Recorded data:
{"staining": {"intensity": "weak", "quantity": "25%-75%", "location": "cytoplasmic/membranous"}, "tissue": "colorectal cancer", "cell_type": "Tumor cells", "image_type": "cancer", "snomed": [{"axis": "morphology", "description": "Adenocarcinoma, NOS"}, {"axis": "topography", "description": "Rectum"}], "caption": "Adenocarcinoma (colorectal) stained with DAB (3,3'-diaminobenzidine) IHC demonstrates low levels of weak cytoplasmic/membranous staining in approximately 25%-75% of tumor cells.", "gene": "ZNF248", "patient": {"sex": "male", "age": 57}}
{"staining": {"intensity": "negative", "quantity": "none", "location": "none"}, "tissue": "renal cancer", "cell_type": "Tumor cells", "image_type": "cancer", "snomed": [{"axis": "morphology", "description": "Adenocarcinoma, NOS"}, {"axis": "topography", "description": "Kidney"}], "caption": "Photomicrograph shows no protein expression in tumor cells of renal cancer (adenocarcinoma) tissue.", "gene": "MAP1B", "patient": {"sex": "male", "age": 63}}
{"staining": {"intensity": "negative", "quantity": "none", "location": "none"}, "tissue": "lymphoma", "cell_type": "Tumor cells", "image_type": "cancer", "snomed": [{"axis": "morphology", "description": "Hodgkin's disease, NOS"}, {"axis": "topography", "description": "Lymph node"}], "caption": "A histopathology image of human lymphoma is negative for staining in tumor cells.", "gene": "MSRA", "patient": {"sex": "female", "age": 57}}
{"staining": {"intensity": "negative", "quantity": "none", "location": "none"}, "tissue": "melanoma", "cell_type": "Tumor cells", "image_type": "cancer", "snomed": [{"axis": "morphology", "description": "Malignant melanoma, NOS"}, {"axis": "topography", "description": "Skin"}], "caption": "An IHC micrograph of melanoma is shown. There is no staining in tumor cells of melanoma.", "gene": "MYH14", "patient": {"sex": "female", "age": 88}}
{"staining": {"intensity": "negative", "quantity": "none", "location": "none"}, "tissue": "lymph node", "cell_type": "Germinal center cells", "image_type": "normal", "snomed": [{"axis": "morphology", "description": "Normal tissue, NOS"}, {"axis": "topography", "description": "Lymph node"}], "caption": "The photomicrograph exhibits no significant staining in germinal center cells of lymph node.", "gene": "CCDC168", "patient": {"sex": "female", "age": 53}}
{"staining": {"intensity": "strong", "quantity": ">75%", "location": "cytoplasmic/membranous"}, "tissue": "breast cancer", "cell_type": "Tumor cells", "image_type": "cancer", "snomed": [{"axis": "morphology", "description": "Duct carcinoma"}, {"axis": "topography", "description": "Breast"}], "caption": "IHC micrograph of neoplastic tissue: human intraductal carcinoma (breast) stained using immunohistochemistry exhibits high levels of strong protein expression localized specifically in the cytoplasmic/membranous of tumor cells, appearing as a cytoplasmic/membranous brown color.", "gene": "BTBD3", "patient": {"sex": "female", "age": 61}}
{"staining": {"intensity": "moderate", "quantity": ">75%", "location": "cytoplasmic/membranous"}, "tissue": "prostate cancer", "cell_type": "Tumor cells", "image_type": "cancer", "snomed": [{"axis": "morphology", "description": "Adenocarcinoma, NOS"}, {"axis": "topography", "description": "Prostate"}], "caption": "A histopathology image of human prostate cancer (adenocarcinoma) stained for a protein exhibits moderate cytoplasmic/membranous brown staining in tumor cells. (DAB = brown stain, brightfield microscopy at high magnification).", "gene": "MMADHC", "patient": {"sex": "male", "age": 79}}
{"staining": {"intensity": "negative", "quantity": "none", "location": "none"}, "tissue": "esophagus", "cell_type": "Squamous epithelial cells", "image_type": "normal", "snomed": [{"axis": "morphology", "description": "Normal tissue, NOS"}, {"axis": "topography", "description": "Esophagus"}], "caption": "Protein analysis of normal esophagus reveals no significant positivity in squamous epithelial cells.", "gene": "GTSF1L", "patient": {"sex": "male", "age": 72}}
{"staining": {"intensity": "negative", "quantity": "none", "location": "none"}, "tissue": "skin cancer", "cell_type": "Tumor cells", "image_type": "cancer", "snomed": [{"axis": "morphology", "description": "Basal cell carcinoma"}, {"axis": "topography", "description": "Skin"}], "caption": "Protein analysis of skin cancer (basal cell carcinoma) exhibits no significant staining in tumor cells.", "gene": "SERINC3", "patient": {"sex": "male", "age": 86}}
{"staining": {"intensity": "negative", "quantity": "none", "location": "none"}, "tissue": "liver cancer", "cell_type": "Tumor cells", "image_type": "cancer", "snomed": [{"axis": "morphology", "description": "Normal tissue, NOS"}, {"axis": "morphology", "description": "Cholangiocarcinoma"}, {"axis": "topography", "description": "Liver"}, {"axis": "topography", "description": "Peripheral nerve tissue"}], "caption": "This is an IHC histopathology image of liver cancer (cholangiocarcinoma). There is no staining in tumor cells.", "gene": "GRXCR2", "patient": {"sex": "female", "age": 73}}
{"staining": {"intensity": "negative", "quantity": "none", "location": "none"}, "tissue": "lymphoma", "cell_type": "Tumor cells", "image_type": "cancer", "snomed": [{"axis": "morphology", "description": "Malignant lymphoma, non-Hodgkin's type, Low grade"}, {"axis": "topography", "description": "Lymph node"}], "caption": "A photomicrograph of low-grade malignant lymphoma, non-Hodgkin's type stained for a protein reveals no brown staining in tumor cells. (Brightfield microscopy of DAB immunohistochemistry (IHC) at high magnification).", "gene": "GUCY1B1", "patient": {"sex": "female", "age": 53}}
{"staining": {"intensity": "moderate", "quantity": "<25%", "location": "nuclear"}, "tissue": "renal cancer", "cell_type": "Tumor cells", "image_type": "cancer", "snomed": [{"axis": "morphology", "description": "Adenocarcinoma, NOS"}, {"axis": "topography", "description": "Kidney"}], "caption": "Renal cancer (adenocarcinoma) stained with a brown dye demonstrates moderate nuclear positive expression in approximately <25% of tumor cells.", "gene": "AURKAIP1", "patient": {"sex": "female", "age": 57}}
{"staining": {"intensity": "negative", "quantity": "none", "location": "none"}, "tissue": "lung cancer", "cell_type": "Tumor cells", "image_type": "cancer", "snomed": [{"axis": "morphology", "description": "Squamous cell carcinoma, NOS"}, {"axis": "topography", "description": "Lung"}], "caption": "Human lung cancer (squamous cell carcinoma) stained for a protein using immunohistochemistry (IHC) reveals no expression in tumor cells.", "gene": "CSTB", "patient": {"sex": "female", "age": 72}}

INSTRUCTIONS TO FOLLOW: This calls for repeating all of the records, character for character.

RESPONSE TO THIS EXERCISE:
{"staining": {"intensity": "weak", "quantity": "25%-75%", "location": "cytoplasmic/membranous"}, "tissue": "colorectal cancer", "cell_type": "Tumor cells", "image_type": "cancer", "snomed": [{"axis": "morphology", "description": "Adenocarcinoma, NOS"}, {"axis": "topography", "description": "Rectum"}], "caption": "Adenocarcinoma (colorectal) stained with DAB (3,3'-diaminobenzidine) IHC demonstrates low levels of weak cytoplasmic/membranous staining in approximately 25%-75% of tumor cells.", "gene": "ZNF248", "patient": {"sex": "male", "age": 57}}
{"staining": {"intensity": "negative", "quantity": "none", "location": "none"}, "tissue": "renal cancer", "cell_type": "Tumor cells", "image_type": "cancer", "snomed": [{"axis": "morphology", "description": "Adenocarcinoma, NOS"}, {"axis": "topography", "description": "Kidney"}], "caption": "Photomicrograph shows no protein expression in tumor cells of renal cancer (adenocarcinoma) tissue.", "gene": "MAP1B", "patient": {"sex": "male", "age": 63}}
{"staining": {"intensity": "negative", "quantity": "none", "location": "none"}, "tissue": "lymphoma", "cell_type": "Tumor cells", "image_type": "cancer", "snomed": [{"axis": "morphology", "description": "Hodgkin's disease, NOS"}, {"axis": "topography", "description": "Lymph node"}], "caption": "A histopathology image of human lymphoma is negative for staining in tumor cells.", "gene": "MSRA", "patient": {"sex": "female", "age": 57}}
{"staining": {"intensity": "negative", "quantity": "none", "location": "none"}, "tissue": "melanoma", "cell_type": "Tumor cells", "image_type": "cancer", "snomed": [{"axis": "morphology", "description": "Malignant melanoma, NOS"}, {"axis": "topography", "description": "Skin"}], "caption": "An IHC micrograph of melanoma is shown. There is no staining in tumor cells of melanoma.", "gene": "MYH14", "patient": {"sex": "female", "age": 88}}
{"staining": {"intensity": "negative", "quantity": "none", "location": "none"}, "tissue": "lymph node", "cell_type": "Germinal center cells", "image_type": "normal", "snomed": [{"axis": "morphology", "description": "Normal tissue, NOS"}, {"axis": "topography", "description": "Lymph node"}], "caption": "The photomicrograph exhibits no significant staining in germinal center cells of lymph node.", "gene": "CCDC168", "patient": {"sex": "female", "age": 53}}
{"staining": {"intensity": "strong", "quantity": ">75%", "location": "cytoplasmic/membranous"}, "tissue": "breast cancer", "cell_type": "Tumor cells", "image_type": "cancer", "snomed": [{"axis": "morphology", "description": "Duct carcinoma"}, {"axis": "topography", "description": "Breast"}], "caption": "IHC micrograph of neoplastic tissue: human intraductal carcinoma (breast) stained using immunohistochemistry exhibits high levels of strong protein expression localized specifically in the cytoplasmic/membranous of tumor cells, appearing as a cytoplasmic/membranous brown color.", "gene": "BTBD3", "patient": {"sex": "female", "age": 61}}
{"staining": {"intensity": "moderate", "quantity": ">75%", "location": "cytoplasmic/membranous"}, "tissue": "prostate cancer", "cell_type": "Tumor cells", "image_type": "cancer", "snomed": [{"axis": "morphology", "description": "Adenocarcinoma, NOS"}, {"axis": "topography", "description": "Prostate"}], "caption": "A histopathology image of human prostate cancer (adenocarcinoma) stained for a protein exhibits moderate cytoplasmic/membranous brown staining in tumor cells. (DAB = brown stain, brightfield microscopy at high magnification).", "gene": "MMADHC", "patient": {"sex": "male", "age": 79}}
{"staining": {"intensity": "negative", "quantity": "none", "location": "none"}, "tissue": "esophagus", "cell_type": "Squamous epithelial cells", "image_type": "normal", "snomed": [{"axis": "morphology", "description": "Normal tissue, NOS"}, {"axis": "topography", "description": "Esophagus"}], "caption": "Protein analysis of normal esophagus reveals no significant positivity in squamous epithelial cells.", "gene": "GTSF1L", "patient": {"sex": "male", "age": 72}}
{"staining": {"intensity": "negative", "quantity": "none", "location": "none"}, "tissue": "skin cancer", "cell_type": "Tumor cells", "image_type": "cancer", "snomed": [{"axis": "morphology", "description": "Basal cell carcinoma"}, {"axis": "topography", "description": "Skin"}], "caption": "Protein analysis of skin cancer (basal cell carcinoma) exhibits no significant staining in tumor cells.", "gene": "SERINC3", "patient": {"sex": "male", "age": 86}}
{"staining": {"intensity": "negative", "quantity": "none", "location": "none"}, "tissue": "liver cancer", "cell_type": "Tumor cells", "image_type": "cancer", "snomed": [{"axis": "morphology", "description": "Normal tissue, NOS"}, {"axis": "morphology", "description": "Cholangiocarcinoma"}, {"axis": "topography", "description": "Liver"}, {"axis": "topography", "description": "Peripheral nerve tissue"}], "caption": "This is an IHC histopathology image of liver cancer (cholangiocarcinoma). There is no staining in tumor cells.", "gene": "GRXCR2", "patient": {"sex": "female", "age": 73}}
{"staining": {"intensity": "negative", "quantity": "none", "location": "none"}, "tissue": "lymphoma", "cell_type": "Tumor cells", "image_type": "cancer", "snomed": [{"axis": "morphology", "description": "Malignant lymphoma, non-Hodgkin's type, Low grade"}, {"axis": "topography", "description": "Lymph node"}], "caption": "A photomicrograph of low-grade malignant lymphoma, non-Hodgkin's type stained for a protein reveals no brown staining in tumor cells. (Brightfield microscopy of DAB immunohistochemistry (IHC) at high magnification).", "gene": "GUCY1B1", "patient": {"sex": "female", "age": 53}}
{"staining": {"intensity": "moderate", "quantity": "<25%", "location": "nuclear"}, "tissue": "renal cancer", "cell_type": "Tumor cells", "image_type": "cancer", "snomed": [{"axis": "morphology", "description": "Adenocarcinoma, NOS"}, {"axis": "topography", "description": "Kidney"}], "caption": "Renal cancer (adenocarcinoma) stained with a brown dye demonstrates moderate nuclear positive expression in approximately <25% of tumor cells.", "gene": "AURKAIP1", "patient": {"sex": "female", "age": 57}}
{"staining": {"intensity": "negative", "quantity": "none", "location": "none"}, "tissue": "lung cancer", "cell_type": "Tumor cells", "image_type": "cancer", "snomed": [{"axis": "morphology", "description": "Squamous cell carcinoma, NOS"}, {"axis": "topography", "description": "Lung"}], "caption": "Human lung cancer (squamous cell carcinoma) stained for a protein using immunohistochemistry (IHC) reveals no expression in tumor cells.", "gene": "CSTB", "patient": {"sex": "female", "age": 72}}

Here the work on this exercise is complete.